The Badgers, evidently still suffering from the painful sting of Friday night's overtime loss, were soundly booed as they meandered back to their locker room.
Then again, with the way Denver has owned the Badgers' home ice, one has to wonder who really the home team in this series is.
No.8 Denver extended its Madison dominance, improving to 13-2-2 at the Kohl, by jumping on a deflated Badger team early, scoring three first-period goals, and never releasing the foot from the gas pedal, crushing No.13 Wisconsin, 5-0, in the process.
Completing the weekend sweep and having not lost in Madison since October 2004, Denver (19-9-4, 15-7-3 WCHA) will enjoy another weekend in first place while moving five points clear of Wisconsin (16-13-3, 13-9-2 WCHA), who dropped to fourth place in the conference race.
"It was one of those nights that if we tried to drink a glass of water, we would probably spill it all over our lap," UW head coach Mike Eaves said. "It was just a tough night."
After Denver head coach George Gwozdecky openly admitted Friday night that his team could play tenfold better, the Pioneers went 3-for-8 against the nation's second best penalty kill (90.2 percent) and a unit that had allowed only two power play goals in its last eight games.
"We're shooting the puck at the right times and we're getting the puck to who is open," said freshman and one time Wisconsin commit Patrick Wiercioch, who scored Denver's second power play goal. "There penalty killing is at 90 percent for a reason. We were just getting the big goals right now."
The Pioneers shut out Wisconsin's league-best power play, as the Badgers went 0-for-8 on the man advantage and, despite DU getting out shot for the second straight night, were carried by Marc Cheverie's season high 45 saves, good enough for his third shutout of the season.
"They shot the puck a lot, but we played the game a lot better than the shots showed," Cheverie said. "The big thing for us was we had such a poor start yesterday that the start was the focus today. We needed to focus right off the bat and that was the difference."
Denver's first goal was a microcosm of things to come for the Pioneers and the Badgers.
With Denver wrapping the puck around the boards, UW goalie Shane Connelly went behind his net to clear the puck. The puck skipped over his stick and bounced off his right skate to Denver forward Luke Salazar.
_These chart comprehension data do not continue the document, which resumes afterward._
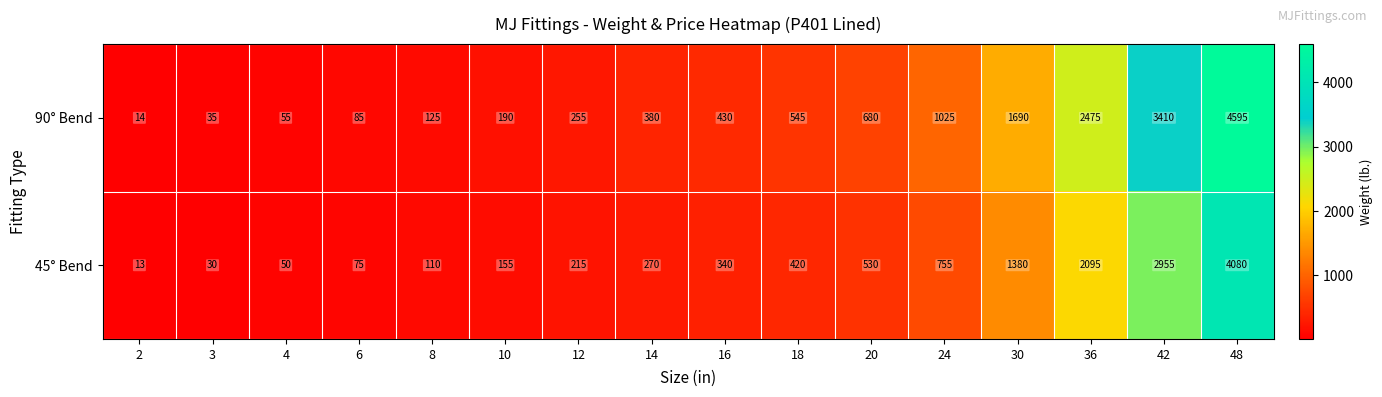

What is the difference between the maximum and minimum values in the 45° Bend series?

4067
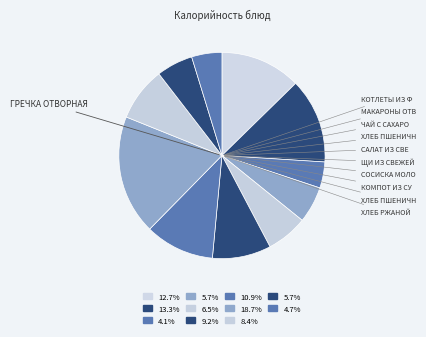

Count the number of slices in the pie.

11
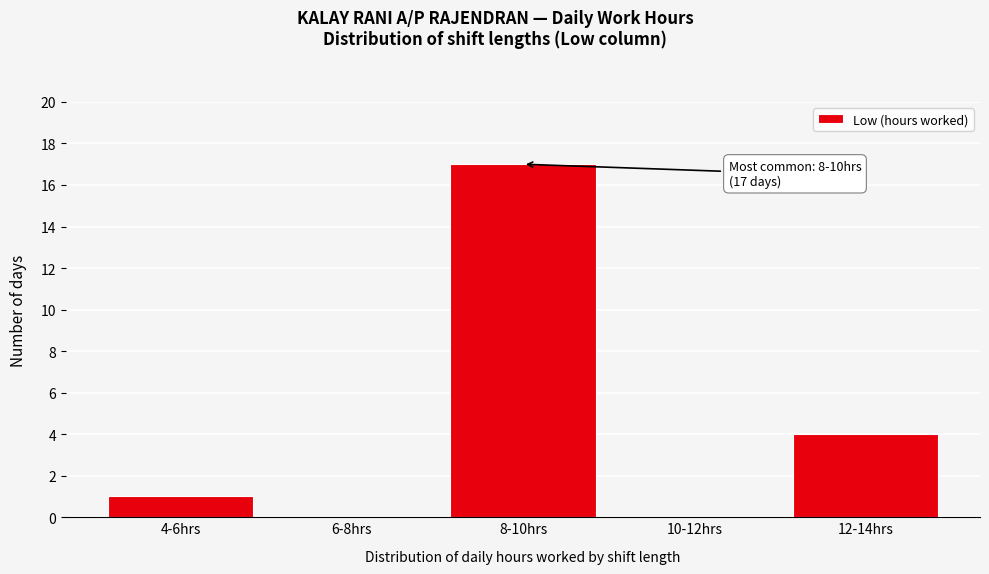

Reading left to right, extract all data points from this chart.

4-6hrs=1	6-8hrs=0	8-10hrs=17	10-12hrs=0	12-14hrs=4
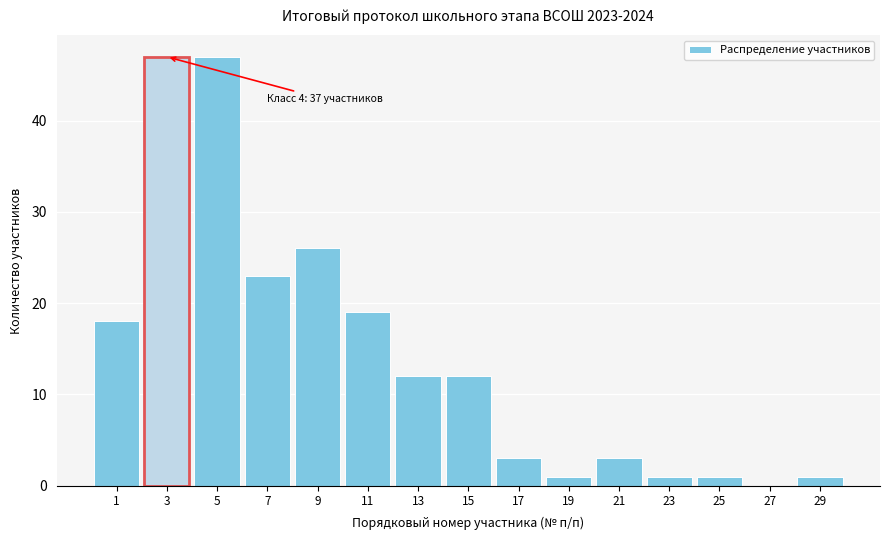

Reading right to left, transcribe all the data shown in this chart.

29=1	27=0	25=1	23=1	21=3	19=1	17=3	15=12	13=12	11=19	9=26	7=23	5=47	3=47	1=18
Salazar could have walked the puck into the net, putting DU up 1-0 on the power play goal at 8:06.
Denver extended its lead to 2-0 on a beautiful individual play by Rhett Rakhshani. The junior found an open lane in front of Connelly from behind the net, faked pass, spun around and flipped the puck above Connelly's shoulder for his 14th of the year at 16:33.
"Unbelievable, I can't summarize it any better than that," Wiercioch said of Rakhshani's goal. "When he's on the ice, he does incredible things with the puck."
Denver had a golden opportunity to pad its lead when Jesse Martin's rocket from the left face-off circle went off Connelly's glove, only to be saved by the left post. For the second straight night, however, Connelly wasn't so fortunate in the closing seconds of a period.
Forward Dustin Jackson sneaked through a Wisconsin double team at open ice, only to have Connelly stymie his breakaway shot attempt with his stick. With the rebound in mid air, Connelly tried to bat the puck to the corner with his stick, but ended up deflecting it to forward Anthony Maiani, who deflected the puck into the net with 11.9 seconds left.
That was the last shot Connelly faced, as he was pulled in favor of sophomore goalie Scott Gudmandson at the start of the second period.
"I didn't give the team a chance to win from the get-go," Connelly said.
Even when the Badgers overhauled their lines at the start of second, Wisconsin could generate no offense and although Gudmandson faired slightly better, he still couldn't stop the bleeding.
After Wiercioch scored his 11th of the season on a power-play rifle from the right circle at 9:58 in the second, Maiani scored his second goal of the night on a rebound at 6:13 of the third, sending a majority of the Wisconsin faithful still in attendance clamoring for the exits.
"The first rule of thumb is that when you are in a hole, you stop digging, but we kept digging," Eaves said. "It was a long night. We lost that really special edge and we could have kept that edge if we could have survived those last 14 seconds."